Santri, Elit Bisnis, dan Strategi Kuasa Lunak Tiongkok

Santri, Elit Bisnis, dan Strategi Kuasa Lunak Tiongkok

Pada tanggal 31 Agustus 2023, FSI mengadakan seminar yang bertajuk “Santri, Elit Bisnis, dan Strategi Kuasa Lunak Tiongkok.” Dalam seminar kali ini, FSI mengundang tiga orang pembicara, yakni Prof. Dr. Tajul Arifin, guru besar Universitas Islam Negeri Sunan Gunung Djati Bandung; Prof. Dr. Abdullah Dahana, pendiri Forum Sinologi Indonesia; dan Johanes Herlijanto, Ph.D, dosen Universitas Pelita Harapan sekaligus Ketua FSI.

Diskusi itu dibuka dengan sebuah pengantar yang disampaikan Profesor Dahana terkait upaya Tiongkok untuk menanamkan pengaruhnya di negara-negara lain. Upaya tersebut juga dilakukan Tiongkok di Indonesia dengan merangkul berbagai kelompok di Indonesia, seperti kelompok umat Islam dan komunitas bisnis, termasuk elit bisnis Tionghoa. 

Profesor Tajul menjelaskan usaha pendekatan Tiongkok terhadap kelompok umat Islam melalui pemberian beasiswa untuk belajar di Tiongkok. Dalam hal pemberian beasiswa yang terjadi saat ini, menurut Prof. Tajul, lebih terlihat sisi negatif dibandingkan positifnya. Hal ini dilihat oleh Prof. Tajul melalui perbedaan dalam pemberian beasiswa yang dilakukan Tiongkok dahulu dengan sekarang, terutama dari umur target penerima dan kompetisi beasiswa.

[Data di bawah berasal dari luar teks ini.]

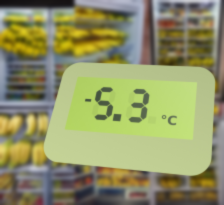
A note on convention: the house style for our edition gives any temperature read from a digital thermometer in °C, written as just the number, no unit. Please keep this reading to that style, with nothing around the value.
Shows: -5.3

Berbeda dengan dulu, beasiswa yang diberikan saat ini ditujukan kepada para santri yang baru saja lulus SMA (pendidikan formal dan jalur paket) dan tanpa adanya kompetisi. Hal ini membuat para santri menjadi mudah untuk dipengaruhi karena pondasi (cara berpikir, pengetahuan dasar, ilmu keagamaan, maupun kemampuan bahasa Mandarin) yang masih kurang. Secara khusus, kelemahan ini terlihat dalam program “santri untuk perdamaian dunia” yang diadakan pemerintah Tiongkok, dengan sebuah kunjungan ke Xinjiang (salah satu wilayah dengan mayoritas muslim terbesar di China), pandangan para santri terhadap kekejaman komunis dulu dapat berubah. Para santri itu kemudian tertarik dengan kehidupan masyarakat Tiongkok, mempertanyakan dan menyudutkan aspek-aspek tertentu, baik segi agama maupun nilai-nilai di Indonesia. Oleh karenanya, menurut Prof. Tajul, sangat penting untuk kita berjuang dan membantu menyadarkan kaum santri yang akan berangkat studi ke Tiongkok untuk perlu memiliki pegangan dan pondasi yang kuat sehingga tidak mudah terpengaruh dan menjadi korban. 

Dalam hal penanaman pengaruh Tiongkok ke Indonesia, Johanes menjelaskan usaha Tiongkok melalui sebuah organisasi Departemen Kerja Front Persatuan (United Front Work Department / UFWD). Organisasi ini dibentuk sebagai alat untuk memperkuat pengaruh Tiongkok melalui kooptasi dan upaya-upaya penanaman pengaruh lainnya terhadap kelompok  tertentu (kelompok di luar partai komunis, partai-partai politik, komunitas diaspora, dan perusahaan-perusahaan multinasional), baik di dalam maupun luar negeri. Belakangan ini UFWD berfokus untuk merangkul kelompok diaspora Tionghoa, terutama kelompok elit dan mahasiswa, atas permintaan Presiden Xi Jinping. Johanes juga menjelaskan pendekatan ini dilakukan dengan harapan kelompok diaspora tersebut dapat bercerita tentang Tiongkok versi PKC (Partai Komunis China), pandangan dan kepentingan PKC, menjalin hubungan dengan para politisi, dan mempengaruhi kebijakan setempat. Di Indonesia, upaya UFWD ini dilakukan melalui berbagai cara, seperti kunjungan dengan organisasi bentukan Asosiasi Persahabatan Tionghoa Perantauan (Chinese Overseas Friendship Association). Johanes menutup dengan menjelaskan bahwa dalam beberapa studi, masyarakat Tionghoa-Indonesia (termasuk anak-anak muda) menolak dan tidak sependapat dengan upaya-upaya UFWD. Menurut Johanes, penerimaan upaya UFWD dapat memungkinkan terjadi hanya sebagai sebuah rasa hormat.